Shahih Bukhari 3514: Dari Abu Hurairah radliallahu 'anhu
bahwa ada seorang laki-laki datang kepada Nabi shallallahu 'alaihi wasallam,
lalu beliau datangi istri-istri beliau.
Para istri beliau berkata; "Kami
tidak punya apa-apa selain air".
Maka kemudian Rasulullah
shallallahu 'alaihi wasallam berkata kepada orang banyak: "Siapakah yang
mau mengajak atau menjamu orang ini?".Maka seorang laki-laki dari Anshar
berkata; "Aku".
Sahabat Anshar itu pulang
bersama laki-laki tadi menemui istrinya lalu berkata; "Muliakanlah tamu
Rasulullah shallallahu 'alaihi wasallam ini".
Istrinya berkata; "Kita
tidak memiliki apa-apa kecuali sepotong roti untuk anak kita".
Sahabat Anshar itu berkata; “Suguhkanlah
makanan kamu itu lalu matikanlah lampu dan tidurkanlah anakmu".
Ketika mereka hendak
menikmati makan malam, maka istrinya menyuguhkan makanan itu lalu mematikan
lampu dan menidurkan anaknya kemudian dia berdiri seakan hendak memperbaiki
lampunya, lalu dimatikannya kembali.
Suami- istri hanya
menggerak-gerakkan mulutnya (seperti mengunyah sesuatu) seolah keduanya ikut
menikmati hidangan. Kemudian keduanya tidur dalam keadaan lapar karena tidak
makan malam.
Ketika pagi harinya,
pasangan suami istri itu menemui Rasulullah shallallahu 'alaihi wasallam.
Maka beliau
berkata: "Malam ini Allah tertawa atau terkagum-kagum karena perbuatan
kalian berdua".
Maka kemudian Allah
menurunkan firman-Nya dalam Q.S. al-Hasyr ayat 9 yang artinya: ("Dan
mereka (kaum anshar) lebih mengutamakan orang lain ( kaumMuhajirin) dari pada
diri mereka sendiri sekalipun mereka memerlukan apa yang mereka berikan itu. Dan siapa yang
dipelihara dari kekikiran dirinya, mereka itulah orang-orang yang
beruntung").
Sahabat, itulah gambar orang-orang ansor; pembela dan penolong rasul dan
yang menampung beliau dan saudara-saudaranya yang hijrah dalam kemiskinan.
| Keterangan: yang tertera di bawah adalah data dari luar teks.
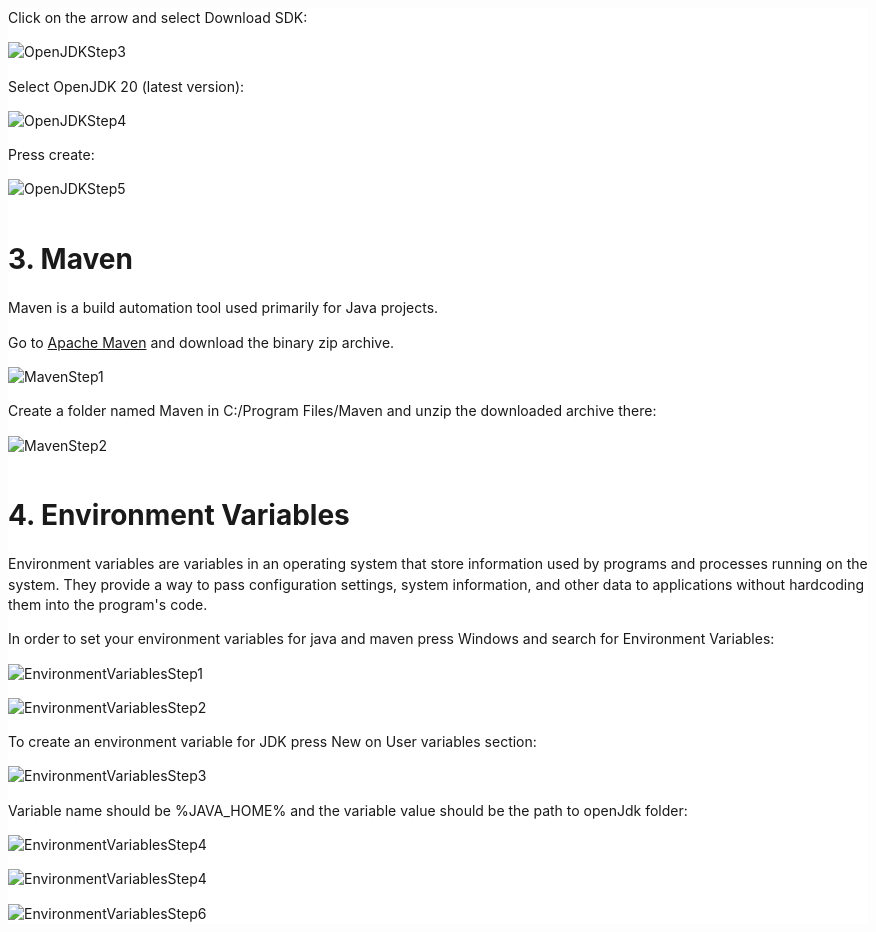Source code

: Click on the arrow and select Download SDK:

![OpenJDKStep3](artefacts/OpenJDK/OpenJDK_3.PNG)

Select OpenJDK 20 (latest version):

![OpenJDKStep4](artefacts/OpenJDK/OpenJDK_4.PNG)

Press create:

![OpenJDKStep5](artefacts/OpenJDK/OpenJDK_5.PNG)

<a name="maven"></a>
# 3. Maven
Maven is a build automation tool used primarily for Java projects.

Go to <a href="https://maven.apache.org/download.cgi">Apache Maven</a> and download the binary zip archive.

![MavenStep1](artefacts/Maven/Maven_1.PNG)

Create a folder named Maven in C:/Program Files/Maven and unzip the downloaded archive there:

![MavenStep2](artefacts/Maven/Maven_2.PNG)

<a name="environment_variables"></a>
# 4. Environment Variables
Environment variables are variables in an operating system that store information used by programs and processes running on the system. They provide a way to pass configuration settings, system information, and other data to applications without hardcoding them into the program's code.

In order to set your environment variables for java and maven press Windows and search for Environment Variables:

![EnvironmentVariablesStep1](artefacts/EnvironmentVariables/Environment_Variables_1.PNG)

![EnvironmentVariablesStep2](artefacts/EnvironmentVariables/Environment_Variables_2.PNG)


To create an environment variable for JDK press New on User variables section:

![EnvironmentVariablesStep3](artefacts/EnvironmentVariables/Environment_Variables_3.PNG)

Variable name should be %JAVA_HOME% and the variable value should be the path to openJdk folder:

![EnvironmentVariablesStep4](artefacts/EnvironmentVariables/Environment_Variables_4.PNG)

![EnvironmentVariablesStep4](artefacts/EnvironmentVariables/Environment_Variables_5.PNG)

![EnvironmentVariablesStep6](artefacts/EnvironmentVariables/Environment_Variables_6.PNG)
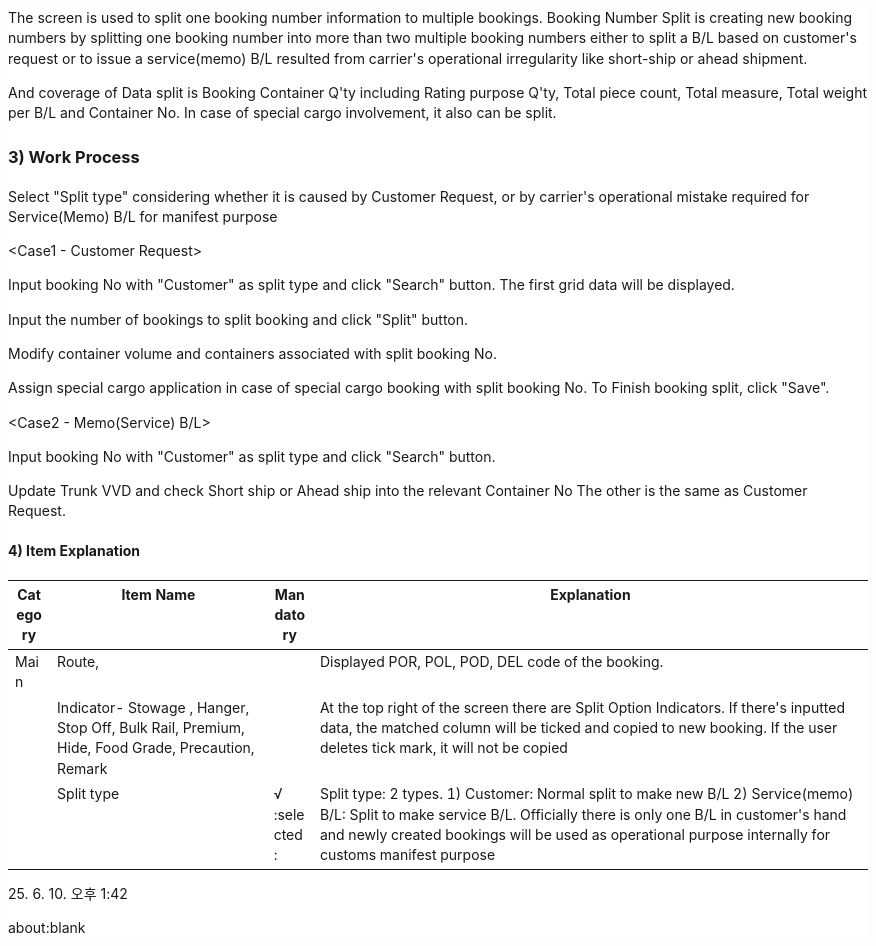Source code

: The screen is used to split one booking number information to multiple bookings. Booking Number Split
is creating new booking numbers by splitting one booking number into more than two multiple booking
numbers either to split a B/L based on customer's request or to issue a service(memo) B/L resulted from
carrier's operational irregularity like short-ship or ahead shipment.

And coverage of Data split is Booking Container Q'ty including Rating purpose Q'ty, Total piece count,
Total measure, Total weight per B/L and Container No. In case of special cargo involvement, it also can
be split.


### 3) Work Process

Select "Split type" considering whether it is caused by Customer Request, or by carrier's operational
mistake required for Service(Memo) B/L for manifest purpose

<Case1 - Customer Request>

Input booking No with "Customer" as split type and click "Search" button. The first grid data will be
displayed.

Input the number of bookings to split booking and click "Split" button.

Modify container volume and containers associated with split booking No.

Assign special cargo application in case of special cargo booking with split booking No.
To Finish booking split, click "Save".

<Case2 - Memo(Service) B/L>

Input booking No with "Customer" as split type and click "Search" button.

Update Trunk VVD and check Short ship or Ahead ship into the relevant Container No
The other is the same as Customer Request.


#### 4) Item Explanation


| Category | Item Name | Mandatory | Explanation |
| --- | --- | --- | --- |
| Main | Route, |  | Displayed POR, POL, POD, DEL code of the booking. |
|  | Indicator- Stowage , Hanger, Stop Off, Bulk Rail, Premium, Hide, Food Grade, Precaution, Remark |  | At the top right of the screen there are Split Option Indicators. If there's inputted data, the matched column will be ticked and copied to new booking. If the user deletes tick mark, it will not be copied |
|  | Split type | √ :selected: | Split type: 2 types. 1) Customer: Normal split to make new B/L 2) Service(memo) B/L: Split to make service B/L. Officially there is only one B/L in customer's hand and newly created bookings will be used as operational purpose internally for customs manifest purpose |






25\. 6\. 10\. 오후 1:42

about:blank
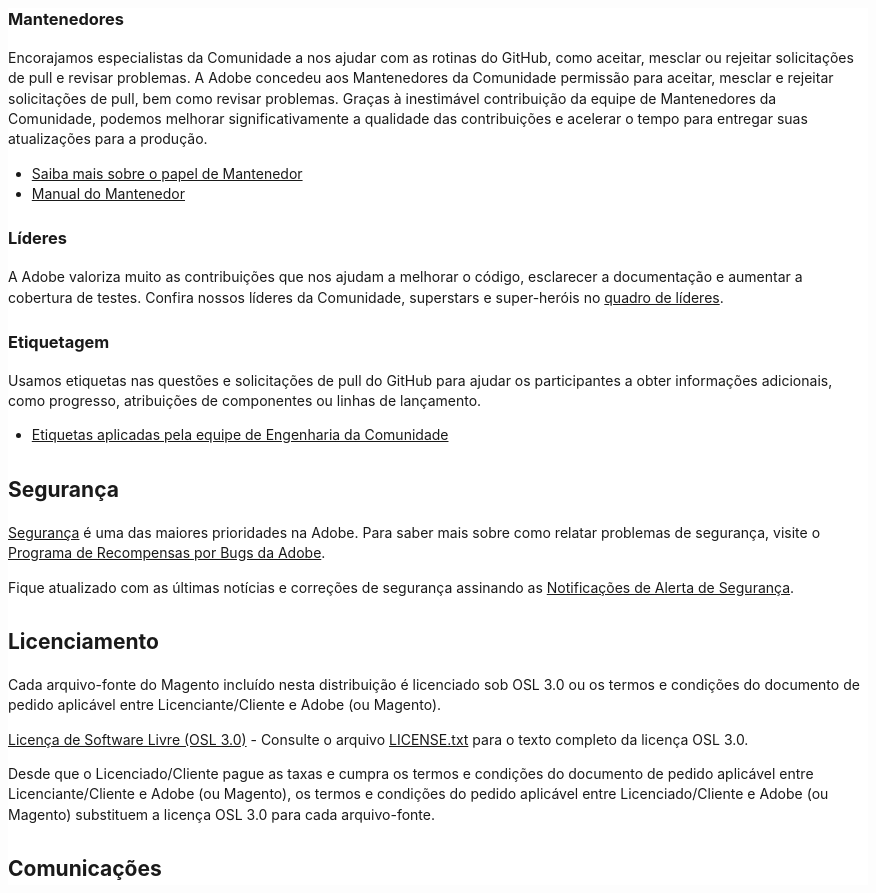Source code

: <h3>Mantenedores</h3>

<p>Encorajamos especialistas da Comunidade a nos ajudar com as rotinas do GitHub, como aceitar, mesclar ou rejeitar solicitações de pull e revisar problemas. A Adobe concedeu aos Mantenedores da Comunidade permissão para aceitar, mesclar e rejeitar solicitações de pull, bem como revisar problemas. Graças à inestimável contribuição da equipe de Mantenedores da Comunidade, podemos melhorar significativamente a qualidade das contribuições e acelerar o tempo para entregar suas atualizações para a produção.</p>

<ul>
<li><a href="https://developer.adobe.com/commerce/contributor/guides/maintainers/">Saiba mais sobre o papel de Mantenedor</a></li>
<li><a href="https://developer.adobe.com/commerce/contributor/guides/maintainers/handbook/">Manual do Mantenedor</a></li>
</ul>

<h3>Líderes</h3>

<p>A Adobe valoriza muito as contribuições que nos ajudam a melhorar o código, esclarecer a documentação e aumentar a cobertura de testes. Confira nossos líderes da Comunidade, superstars e super-heróis no <a href="https://magento.biterg.io/app/kibana#/dashboard/41dc0c60-fa06-11eb-bbaa-dd6ca6f8fda8?_g=()">quadro de líderes</a>.</p>

<h3>Etiquetagem</h3>

<p>Usamos etiquetas nas questões e solicitações de pull do GitHub para ajudar os participantes a obter informações adicionais, como progresso, atribuições de componentes ou linhas de lançamento.</p>

<ul>
<li><a href="https://developer.adobe.com/commerce/contributor/guides/code-contributions/#labels">Etiquetas aplicadas pela equipe de Engenharia da Comunidade</a></li>
</ul>

<h2>Segurança</h2>

<p><a href="https://developer.adobe.com/commerce/php/architecture/basics/security/">Segurança</a> é uma das maiores prioridades na Adobe. Para saber mais sobre como relatar problemas de segurança, visite o <a href="https://hackerone.com/adobe">Programa de Recompensas por Bugs da Adobe</a>.</p>

<p>Fique atualizado com as últimas notícias e correções de segurança assinando as <a href="https://magento.com/security/sign-up">Notificações de Alerta de Segurança</a>.</p>

<h2>Licenciamento</h2>

<p>Cada arquivo-fonte do Magento incluído nesta distribuição é licenciado sob OSL 3.0 ou os termos e condições do documento de pedido aplicável entre Licenciante/Cliente e Adobe (ou Magento).</p>

<p><a href="https://opensource.org/licenses/osl-3.0.php">Licença de Software Livre (OSL 3.0)</a> - Consulte o arquivo <a href="LICENSE.txt">LICENSE.txt</a> para o texto completo da licença OSL 3.0.</p>

<p>Desde que o Licenciado/Cliente pague as taxas e cumpra os termos e condições do documento de pedido aplicável entre Licenciante/Cliente e Adobe (ou Magento), os termos e condições do pedido aplicável entre Licenciado/Cliente e Adobe (ou Magento) substituem a licença OSL 3.0 para cada arquivo-fonte.</p>

<h2>Comunicações</h2>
Mereka
menetap dalam kota madinah dan tetap teguh dengan imannya, lalu menunggu
saudaranya yang hijrah dan meninggalkan kampung halamannya.
“Mereka itu mencintai orang yang berhijrah kepada mereka”. Tidak ada rasa benci/ muak atau bosan dengan saudara seiman yang baru
datang itu, melainkan rasa kasih yang ada. “Dan mereka tiada menaruh
keinginan dalam hati mereka terhadap apa-apa yang diberikan kepada mereka
(orang Muhajirin)” Artinya tidaklah ada rasa dengki atau iri hati kaum Anshar
melihat Allah dan Rasul-Nya memberikan anugrah berlebih kepada saudara-saudara
kaum Muhajirin itu. “dan mereka mengutamakan (orang-orang Muhajirin), atas
diri mereka sendiri. Sekalipun mereka memerlukan (apa yang mereka berikan itu).”
Sahabat, apakah Anda pernah merasakan, melihat, atau mendengar ada orang
yang mengutamakan orang lain atas diri mereka sendiri, padahal mereka sangat
memerlukan sesuatu yang mereka berikan itu hari ini? mungkin ada, tapi tentu
jarang. Semua itu hanya bisa dilakukan oleh orang-orang yang hatinya telah
diterangi cahaya iman, mengenal siapa Rabb yang Maha Melihat dan berhak
disembah, mengenal akhirat, dan mencintai Rasul-Nya.
Bisakah Anda membayangkan, kecintaan mereka kaum anshor kepada muhajirin
tidak diikat oleh tali kekeluargaan, mereka bukan sedang menunggu anak, bapak,
paman, bibi, atau saudara sedarah, tetapi mereka diikat dengan tali yang lebih
kokoh yaitu tali keimanan kepada Allah dan Rasul-Nya. Tentu, peristiwa ini
mengajarkan kepada kita bahwa hanya karena dorongan imanlah kita bisa menyatu,
senasip seperjuangan, rela berkorban untuk berbagi.